13 March 2012
Cour de cassation
Pourvoi n° 10-28.635

Chambre commerciale financière et économique - Formation de section

Publié au Bulletin

ECLI:FR:CCASS:2012:CO00304

Titres et sommaires

COMPENSATION - Compensation légale - Effets - Cautionnement - Créance personnelle opposée par la caution au créancier - Portée - Absence d'effet extinctif sur la dette principale

Il résulte de la combinaison des articles 1234, 1294, alinéa 2, et 2288 du code civil que la compensation opérée entre une créance de dommages-intérêts résultant du comportement fautif du créancier à l'égard de la caution lors de la souscription de son engagement, et celle due par cette dernière, au titre de sa garantie envers ce même créancier, n'éteint pas la dette principale garantie mais, à due concurrence, l'obligation de la caution

CAUTIONNEMENT - Extinction - Compensation - Créance personnelle opposée par la caution au créancier - Portée - Absence d'effet extinctif sur la dette principale

Texte de la décision

COMM.

## Données fournies
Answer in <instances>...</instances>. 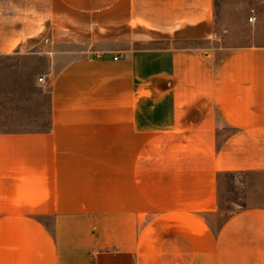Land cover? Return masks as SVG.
Wrapping results in <instances>:
<instances>
[{"label":"crops","instance_id":"1","mask_svg":"<svg viewBox=\"0 0 264 264\" xmlns=\"http://www.w3.org/2000/svg\"><path fill=\"white\" fill-rule=\"evenodd\" d=\"M213 6L0 0V57L49 82L48 123L0 126V264H264V205L217 221L219 176L264 173V44L176 45L213 37Z\"/></svg>","mask_w":264,"mask_h":264},{"label":"rangeland","instance_id":"2","mask_svg":"<svg viewBox=\"0 0 264 264\" xmlns=\"http://www.w3.org/2000/svg\"><path fill=\"white\" fill-rule=\"evenodd\" d=\"M213 7V37L208 41L177 42L178 47H202L215 56H222L235 47L264 44V0H214ZM251 16L255 18L252 22L249 20ZM58 29L59 32L62 31L61 27ZM96 29L100 35L104 34L102 27ZM166 44L145 41L139 45L146 49L163 47ZM49 47L50 43L46 38L41 49ZM96 47L101 49L104 45ZM111 47L118 50L116 44ZM87 50L89 47L85 43L73 42L71 36H66L64 43L55 47L56 52L67 57L81 56ZM46 67L47 62L34 55L0 57V126L39 127L48 123L49 90L45 88L48 84L41 85L36 81V78L43 75ZM150 137L149 134L145 139ZM117 182L123 184L122 180ZM218 184L220 206L224 210L223 215L217 219L218 222L228 215V210L247 205H264L263 172L249 175L221 174ZM35 216L48 225L52 224L51 217L40 214ZM146 218L147 214L144 216Z\"/></svg>","mask_w":264,"mask_h":264},{"label":"built area","instance_id":"3","mask_svg":"<svg viewBox=\"0 0 264 264\" xmlns=\"http://www.w3.org/2000/svg\"><path fill=\"white\" fill-rule=\"evenodd\" d=\"M255 18L253 16L250 17V21L252 22ZM118 56L115 57V59H117ZM40 80L42 81V78H40ZM45 84H48L49 82L48 81H44Z\"/></svg>","mask_w":264,"mask_h":264}]
</instances>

## Consigne
Reformulez de manière plus concise le paragraphe de la décision de la Cour de cassation qui commence par « Il résulte de la combinaison », en conservant ses informations essentielles.

## Réponse attendue
Selon les articles 1234, 1294, alinéa 2, et 2288 du code civil, la caution peut détenir une créance de dommages-intérêts née de la faute du créancier lors de la souscription de son engagement. Lorsque cette créance se compense avec la somme qu'elle doit à ce créancier au titre de sa garantie, la dette principale garantie n'est pas éteinte. Seule l'obligation de la caution l'est, à due concurrence.